- [Problem details] Output must consist only of the lines of the material below from the one with "を調べた。一般世帯における購入量と消費量はほぼ同じと" through the one with "Fractievertegenwoordiger", each reproduced exactly; no pictures belong in it.

- [Input records]

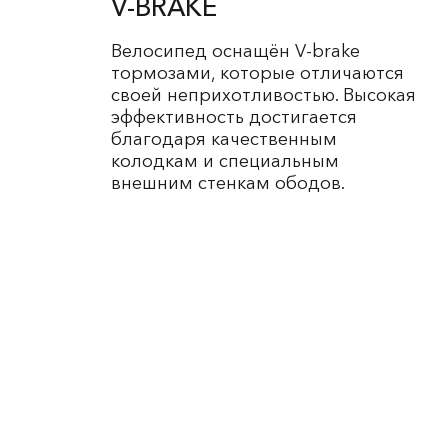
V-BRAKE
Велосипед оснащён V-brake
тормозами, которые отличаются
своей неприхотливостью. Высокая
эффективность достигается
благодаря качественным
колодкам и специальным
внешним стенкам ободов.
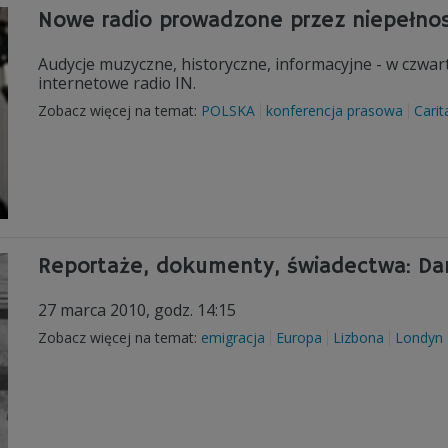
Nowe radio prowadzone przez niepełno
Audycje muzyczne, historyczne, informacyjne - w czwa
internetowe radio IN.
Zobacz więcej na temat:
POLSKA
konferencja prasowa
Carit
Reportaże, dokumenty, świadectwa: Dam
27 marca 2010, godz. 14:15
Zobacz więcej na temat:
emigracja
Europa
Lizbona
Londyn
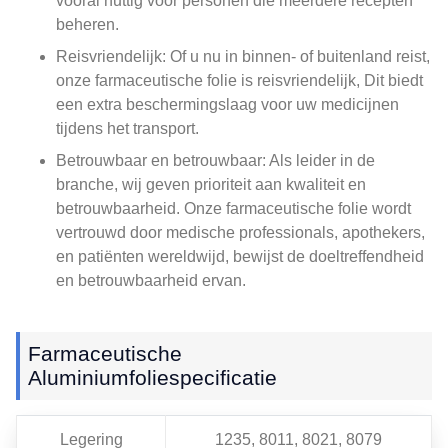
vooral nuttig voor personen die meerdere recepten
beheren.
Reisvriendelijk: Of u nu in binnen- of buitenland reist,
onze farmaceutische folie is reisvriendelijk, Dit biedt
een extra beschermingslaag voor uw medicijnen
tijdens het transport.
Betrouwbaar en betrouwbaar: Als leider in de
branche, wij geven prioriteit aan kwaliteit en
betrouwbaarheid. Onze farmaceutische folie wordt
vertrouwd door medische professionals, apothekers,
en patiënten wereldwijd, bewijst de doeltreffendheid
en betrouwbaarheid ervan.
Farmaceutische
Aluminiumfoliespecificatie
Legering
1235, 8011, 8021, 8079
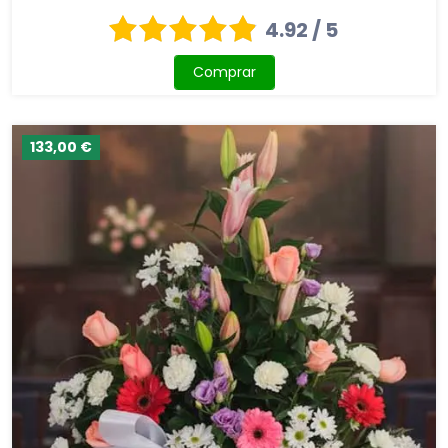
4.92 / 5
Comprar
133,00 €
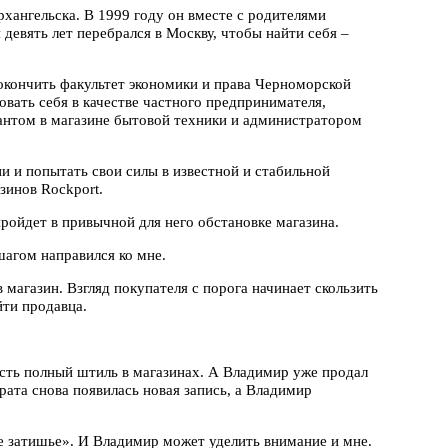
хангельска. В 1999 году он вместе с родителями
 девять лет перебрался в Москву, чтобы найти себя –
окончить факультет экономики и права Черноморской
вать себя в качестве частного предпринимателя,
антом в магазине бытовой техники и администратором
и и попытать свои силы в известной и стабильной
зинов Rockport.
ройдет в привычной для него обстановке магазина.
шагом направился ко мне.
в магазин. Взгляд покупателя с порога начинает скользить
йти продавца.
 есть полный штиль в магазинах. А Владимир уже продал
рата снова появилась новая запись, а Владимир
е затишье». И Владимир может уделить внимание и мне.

--

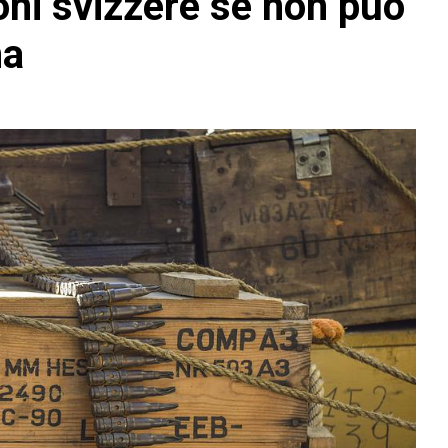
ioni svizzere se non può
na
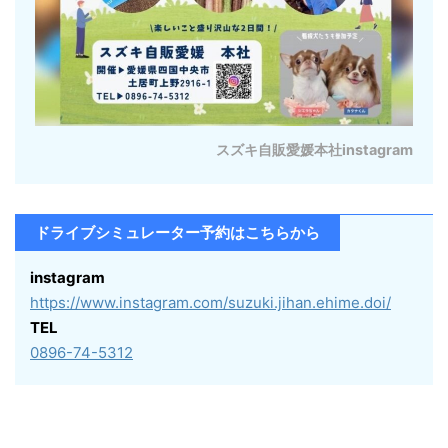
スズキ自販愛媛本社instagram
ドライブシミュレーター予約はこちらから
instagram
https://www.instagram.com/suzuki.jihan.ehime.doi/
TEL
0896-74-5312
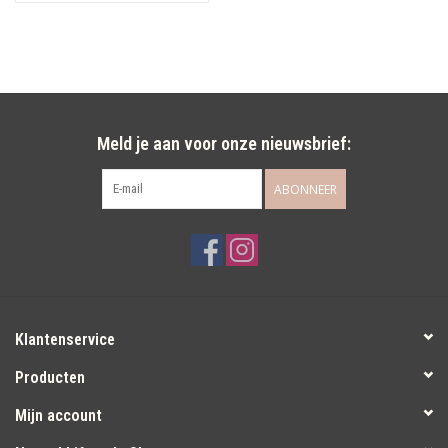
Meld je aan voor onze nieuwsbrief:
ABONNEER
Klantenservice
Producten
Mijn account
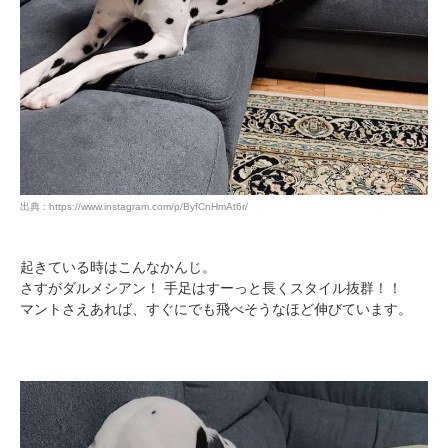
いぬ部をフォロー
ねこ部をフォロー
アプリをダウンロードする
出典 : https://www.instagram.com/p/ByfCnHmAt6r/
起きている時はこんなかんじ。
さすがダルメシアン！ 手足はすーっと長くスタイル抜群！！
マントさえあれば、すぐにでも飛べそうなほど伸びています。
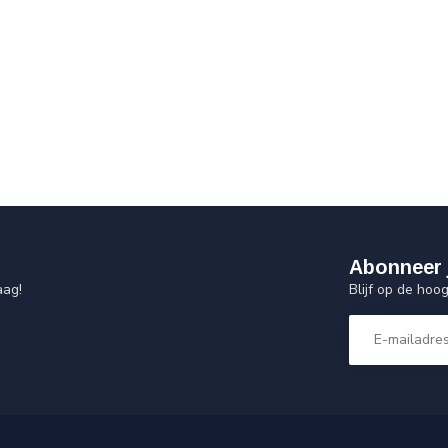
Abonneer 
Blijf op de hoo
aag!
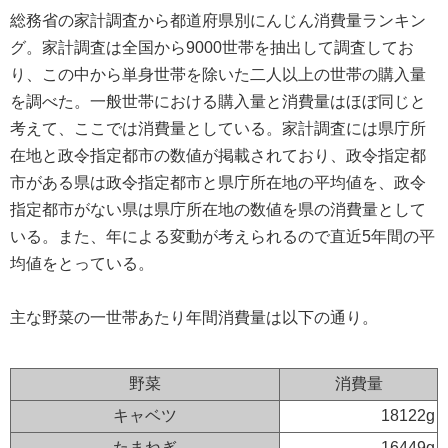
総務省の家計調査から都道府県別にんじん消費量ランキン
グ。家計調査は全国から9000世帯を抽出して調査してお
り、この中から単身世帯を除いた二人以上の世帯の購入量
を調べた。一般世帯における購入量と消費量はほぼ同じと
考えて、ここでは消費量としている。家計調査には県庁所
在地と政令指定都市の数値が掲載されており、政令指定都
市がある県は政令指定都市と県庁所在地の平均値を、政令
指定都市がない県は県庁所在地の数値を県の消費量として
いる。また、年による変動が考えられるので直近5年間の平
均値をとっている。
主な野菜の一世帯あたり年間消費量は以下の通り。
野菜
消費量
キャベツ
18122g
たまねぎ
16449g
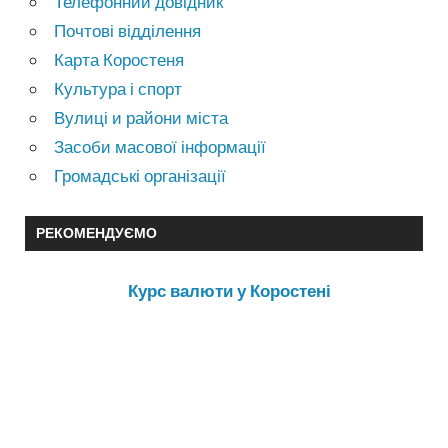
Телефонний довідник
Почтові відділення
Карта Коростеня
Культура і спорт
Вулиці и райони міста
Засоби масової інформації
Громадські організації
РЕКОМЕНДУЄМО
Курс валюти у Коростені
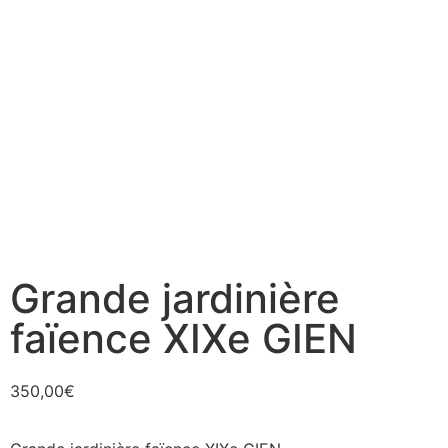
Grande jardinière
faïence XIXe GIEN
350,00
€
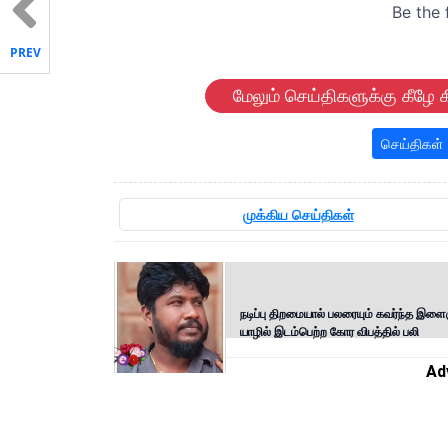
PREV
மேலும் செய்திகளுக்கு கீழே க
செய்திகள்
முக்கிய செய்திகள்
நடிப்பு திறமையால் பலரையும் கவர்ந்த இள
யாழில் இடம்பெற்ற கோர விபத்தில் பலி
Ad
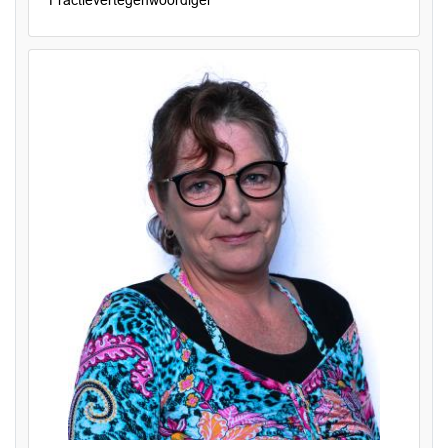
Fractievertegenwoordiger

- [Your solution]
を調べた。一般世帯における購入量と消費量はほぼ同じと
考えて、ここでは消費量としている。家計調査には県庁所
在地と政令指定都市の数値が掲載されており、政令指定都
市がある県は政令指定都市と県庁所在地の平均値を、政令
指定都市がない県は県庁所在地の数値を県の消費量として
いる。また、年による変動が考えられるので直近5年間の平
均値をとっている。
主な野菜の一世帯あたり年間消費量は以下の通り。
野菜
消費量
キャベツ
18122g
たまねぎ
16449g
Телефонний довідник
Почтові відділення
Карта Коростеня
Культура і спорт
Вулиці и райони міста
Засоби масової інформації
Громадські організації
РЕКОМЕНДУЄМО
Курс валюти у Коростені
Grande jardinière
faïence XIXe GIEN
350,00
€
PREV
மேலும் செய்திகளுக்கு கீழே க
செய்திகள்
முக்கிய செய்திகள்
நடிப்பு திறமையால் பலரையும் கவர்ந்த இள
யாழில் இடம்பெற்ற கோர விபத்தில் பலி
Ad
Fractievertegenwoordiger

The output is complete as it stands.